Around 370, he was living in a monastic community in Aquileia when he met Jerome. In about 372, Rufinus travelled to the eastern Mediterranean, where he studied in Alexandria under Didymus the Blind for some time. From there he moved to Jerusalem, where he founded a monastery.
He first settled in Egypt, hearing the lectures of Didymus, the Origenistic head of the catechetical school at Alexandria, and also cultivating friendly relations with Macanus the elder and other ascetics in the desert. In Egypt, if not even before leaving Italy, he had become intimately acquainted with Melania the Elder, a wealthy and devout Roman widow; and when she removed to Palestine, taking with her a number of clergy and monks on whom the persecutions of the Arian Valens had borne heavily, Rufinus (about 378) followed her.
While his patroness lived in a convent of her own in Jerusalem, Rufinus, at her expense, gathered together a number of monks in a monastery on the Mount of Olives, devoting himself at the same time to the study of Greek theology. This combination. of the contemplative life and the life of learning had already developed in the Egyptian monasteries. When Jerome came to Bethlehem in 386, the friendship formed at Aquileia was renewed. Another of the intimates of Rufinus was John, bishop of Jerusalem, and formerly a Nitrian monk, by whom he was ordained to the priesthood in 390.
In 394, in consequence of the attack upon the doctrines of Origen made by Epiphanius of Salamis during a visit to Jerusalem, a fierce quarrel broke out, which found Rufinus and Jerome on different sides; and, though three years afterwards a formal reconciliation was brought about between Jerome and John, the breach between Jerome and Rufinus remained unhealed.

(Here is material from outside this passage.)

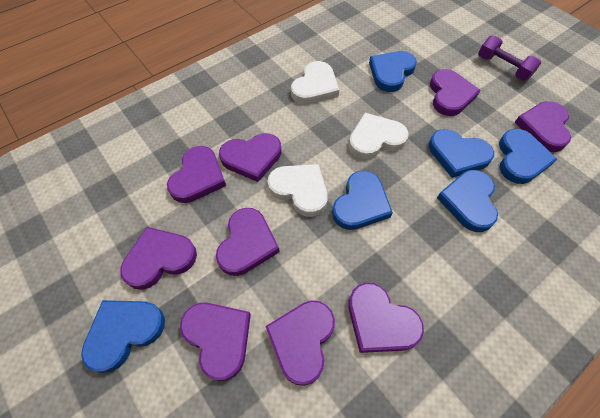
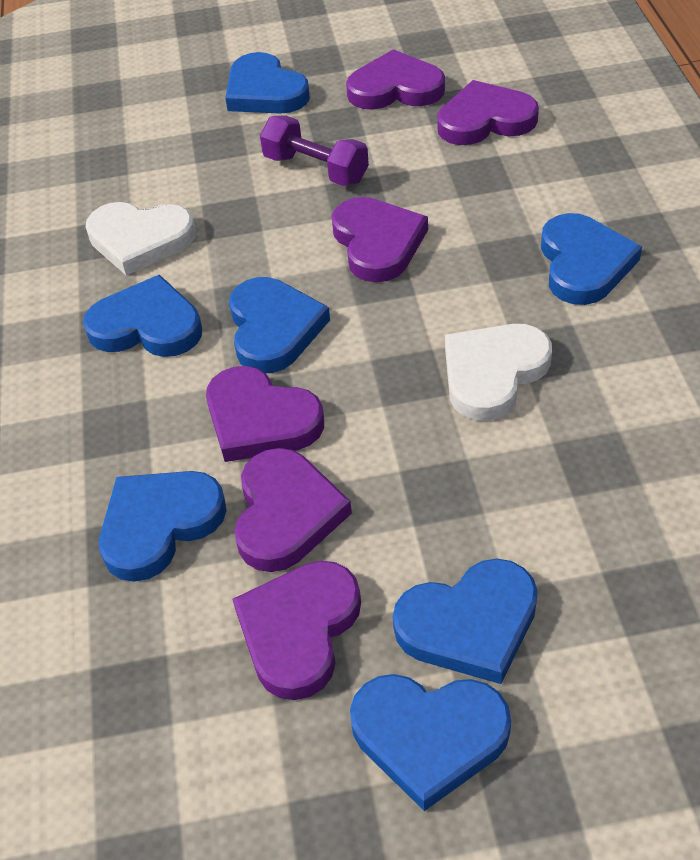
blue heart: [81,300,165,373] [332,171,393,230] [369,51,417,92] [429,129,494,178] [437,170,498,232] [499,129,557,184] = 6 -> [83,275,202,357] [99,471,227,582] [225,52,310,114] [229,277,330,373] [350,674,511,811] [393,559,538,684] [541,213,642,305] = 7
purple heart: [120,227,197,290] [167,146,226,203] [180,303,251,381] [216,208,280,276] [219,133,281,182] [265,300,335,386] [348,283,424,353] [430,69,480,116] [514,101,571,152] = 9 -> [206,366,324,462] [233,561,361,700] [234,448,352,572] [332,197,428,282] [346,49,445,110] [437,80,539,145] = 6
white heart: [267,164,328,217] [291,61,339,104] [349,113,409,159] = 3 -> [86,202,196,276] [445,324,552,421] = 2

In the autumn of 397 Rufinus embarked for Rome, where, finding that the theological controversies of the East were exciting much interest and curiosity, he published a Latin translation of the Apology of Pamphilus for Origen, and also (398-99) a somewhat free rendering of the Περι Αρχων (or De Principiis) of that author himself. In the preface to the latter work he referred to Jerome as an admirer of Origen, and as having already translated some of his works with modifications of ambiguous doctrinal expressions. This allusion annoyed Jerome, who was exceedingly sensitive as to his reputation for orthodoxy, and the consequence was a bitter pamphlet war, very wonderful to the modern onlooker, who finds it difficult to see anything discreditable in the accusation against a biblical scholar that he had once thought well of Origen, or in the countercharge against a translator that he had avowedly exercised editorial functions as well.
At the instigation of Theophilus of Alexandria, Pope Anastasius I summoned Rufinus from Aquileia to Rome to vindicate his orthodoxy; but he excused himself from a personal attendance in a written Apologia pro fide sua. The pope in his reply expressly condemned Origen, but left the question of Rufinus's orthodoxy to his own conscience. He was, however, regarded with suspicion in orthodox circles (cf. the Decretum Gelasii, 20) in spite of his services to Christian literature.
In 408 we find Rufinus at the monastery of Pinetum (in the Campagna?); thence he was driven by the arrival of Alaric to Sicily, being accompanied by Melania in his flight. In Sicily he was engaged in translating the Homilies of Origen when he died in 410.
Many of his extant works are defenses of himself against attacks by Jerome.
Origen's commentary on the New Testament Epistle to the Romans survives only in an abbreviated version by Rufinus; his De principiis (On first principals) also survives only in Rufinus's translation. Jerome, earlier a friend of Rufinus, fell out with him and wrote at least three works opposing his opinions and condemning his translations as flawed. For instance, Jerome prepared a (now lost) translation of Origen's De principiis to replace Rufinus's translation, which Jerome said was too free.